OYSTERHOOD is reclusiveness or solitude, or an overwhelming desire to stay at home.
Three weeks. That is what I thought last year on the 27th of March when starting the Oysterhood Diary: record the lockdown daily as it happens for three weeks, the announced initial length of the hard lockdown in South Africa. A year later, here I am. Like the possessed olive thrush trying to defeat his rival in my window’s reflection for the past two days (maybe longer?), I seem to be doomed for failure. I was thinking of making this my last Oysterhood post, but I am not sure how I will feel tomorrow. The lockdown is long from over. The pandemic nowhere near its end. I think I have become more resilient, despite of – or maybe because of – all the upheavals of the past twelve months. I am still miraculously healthy, or at least almost as healthy as I was before the pandemic. What doesn’t kill you, makes you … Yet, something is dead: a way of being.
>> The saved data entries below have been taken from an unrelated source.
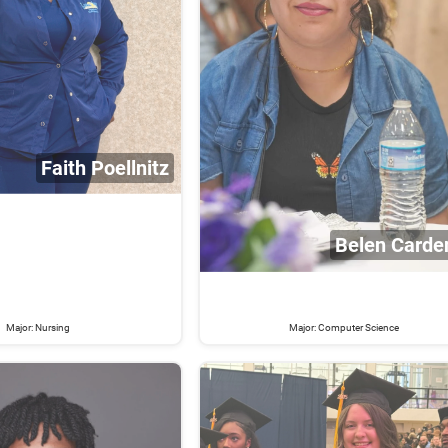
Faith Poellnitz
Belen Carde
Major: Nursing
Major: Computer Science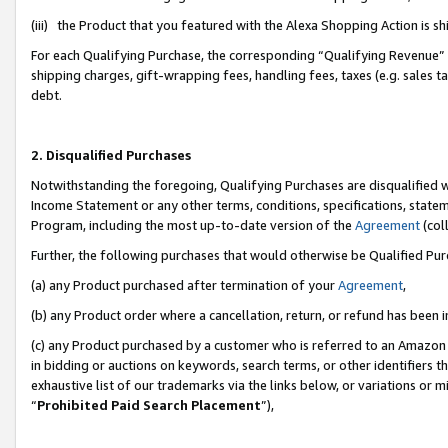
(iii) the Product that you featured with the Alexa Shopping Action is 
For each Qualifying Purchase, the corresponding “Qualifying Revenue” i
shipping charges, gift-wrapping fees, handling fees, taxes (e.g. sales ta
debt.
2. Disqualified Purchases
Notwithstanding the foregoing, Qualifying Purchases are disqualified w
Income Statement or any other terms, conditions, specifications, statem
Program, including the most up-to-date version of the
Agreement
(coll
Further, the following purchases that would otherwise be Qualified Pu
(a) any Product purchased after termination of your
Agreement
,
(b) any Product order where a cancellation, return, or refund has been i
(c) any Product purchased by a customer who is referred to an Amazon 
in bidding or auctions on keywords, search terms, or other identifiers 
exhaustive list of our trademarks via the links below, or variations or 
“
Prohibited Paid Search Placement
”),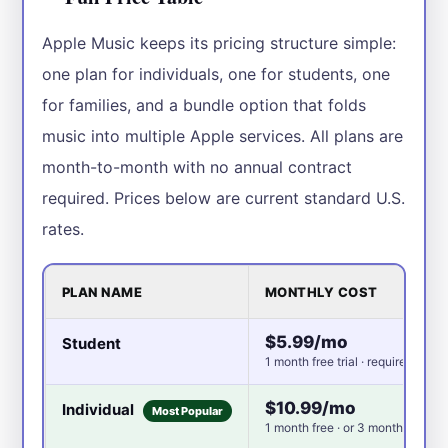
Apple Music keeps its pricing structure simple:
one plan for individuals, one for students, one
for families, and a bundle option that folds
music into multiple Apple services. All plans are
month-to-month with no annual contract
required. Prices below are current standard U.S.
rates.
PLAN NAME
MONTHLY COST
$5.99/mo
Student
1 month free trial · requires colle
$10.99/mo
Individual
Most Popular
1 month free · or 3 months free w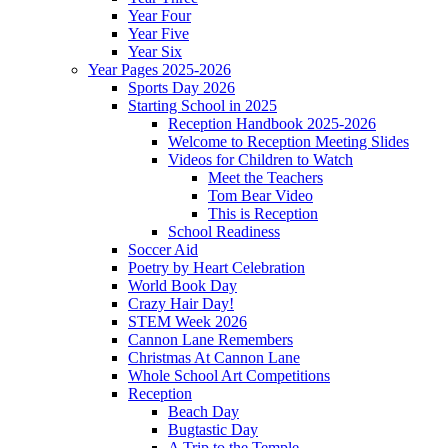
Year Four
Year Five
Year Six
Year Pages 2025-2026
Sports Day 2026
Starting School in 2025
Reception Handbook 2025-2026
Welcome to Reception Meeting Slides
Videos for Children to Watch
Meet the Teachers
Tom Bear Video
This is Reception
School Readiness
Soccer Aid
Poetry by Heart Celebration
World Book Day
Crazy Hair Day!
STEM Week 2026
Cannon Lane Remembers
Christmas At Cannon Lane
Whole School Art Competitions
Reception
Beach Day
Bugtastic Day
A Trip to the Temple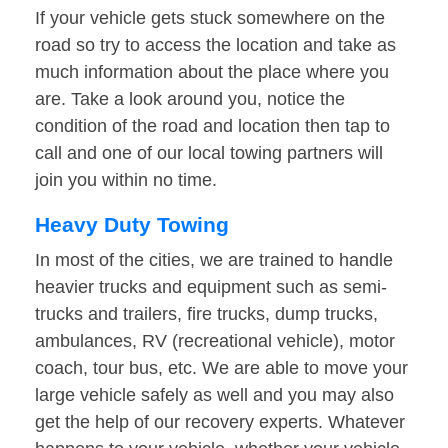
If your vehicle gets stuck somewhere on the
road so try to access the location and take as
much information about the place where you
are. Take a look around you, notice the
condition of the road and location then tap to
call and one of our local towing partners will
join you within no time.
Heavy Duty Towing
In most of the cities, we are trained to handle
heavier trucks and equipment such as semi-
trucks and trailers, fire trucks, dump trucks,
ambulances, RV (recreational vehicle), motor
coach, tour bus, etc. We are able to move your
large vehicle safely as well and you may also
get the help of our recovery experts. Whatever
And there are, of course, the nearly three million official Covid-19-related deaths worldwide; millions of others who loved them traumatised, grieving.
No matter what else, it is impossible not to be exhausted from the constant onslaught of terrifying news, having to be always vigilant, trying to somehow make it through the day, and the night, with the shreds of one’s dreams clinging to one’s soul.
In desperation, hope has torn out a few of her feathers. What if they don’t grow back?
Glinka and I put in a good day’s work today and finally got to the end of the last big project we have been working on. Some polishing remains to be done, but these are tiny details.
In the evening, my love and I went to one of our favourite restaurants in Cape Town to celebrate his birthday which happened while we were nowhere near a fine dining restaurant.
Be kind. Wear a mask. Support local.
“Physical distancing remains one of the key strategies to curb this pandemic.”